PACS1-related syndrome. Also known as Schuurs-Hoeijmakers Syndrome, this neurodevelopmental disorder is caused by mutations in a protein involved in trafficking through the Golgi network. The existence of strong genotype-phenotype correlations point to ASOs as the ideal therapeutic modality for this disease. However, important gaps remain on the clinical-development side. March 23, 2026.
Gorlin Syndrome. Condition caused by mutations in PTCH1 and characterized by the development of basal cell carcinomas and other tumors, as well as skeletal abnormalities. Our analysis shows very few gaps, which is not unexpected, considering the availability of therapies for this condition. But as the existing therapies are not curative, Gorlin Syndrome may be fertile ground for the development of advanced therapeutics. March 19, 2026.
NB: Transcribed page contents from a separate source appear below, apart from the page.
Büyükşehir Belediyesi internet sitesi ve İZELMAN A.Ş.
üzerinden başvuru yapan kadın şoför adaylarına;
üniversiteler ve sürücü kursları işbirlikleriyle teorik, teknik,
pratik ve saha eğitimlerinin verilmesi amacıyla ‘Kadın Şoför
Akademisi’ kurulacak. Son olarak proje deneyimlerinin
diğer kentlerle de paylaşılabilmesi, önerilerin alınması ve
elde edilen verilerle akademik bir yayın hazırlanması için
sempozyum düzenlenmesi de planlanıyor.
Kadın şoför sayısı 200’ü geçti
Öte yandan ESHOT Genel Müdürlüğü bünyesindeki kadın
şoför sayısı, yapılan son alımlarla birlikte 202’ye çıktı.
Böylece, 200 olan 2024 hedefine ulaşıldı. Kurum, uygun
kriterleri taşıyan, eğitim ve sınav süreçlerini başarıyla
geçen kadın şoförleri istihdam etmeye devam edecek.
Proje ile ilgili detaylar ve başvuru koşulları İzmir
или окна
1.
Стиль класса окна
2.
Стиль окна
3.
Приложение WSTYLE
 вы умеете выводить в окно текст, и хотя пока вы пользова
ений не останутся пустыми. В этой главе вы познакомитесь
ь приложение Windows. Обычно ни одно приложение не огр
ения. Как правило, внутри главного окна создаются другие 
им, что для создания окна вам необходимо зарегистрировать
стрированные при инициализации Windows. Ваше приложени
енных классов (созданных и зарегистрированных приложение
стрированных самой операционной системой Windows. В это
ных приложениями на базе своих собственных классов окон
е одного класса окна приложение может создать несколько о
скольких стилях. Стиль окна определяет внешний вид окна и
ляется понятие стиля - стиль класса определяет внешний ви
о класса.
ADSSL1 Myopathy. Mutations in the ADSSL1 gene, which encodes adenylosuccinate synthetase 1, affect purine metabolism and energy production in muscle cells. Our analysis shows that multiple gaps remain across the different domains that we evaluate, starting with a limited understanding of disease biology. March 16, 2026.
Alström Syndrome. Multi-system disorder caused by mutations in the ALMS1 gene. Our analysis indicates that important gaps remain in understanding disease mechanisms and in the identification of the ideal modality to develop a therapeutic. March 12, 2026.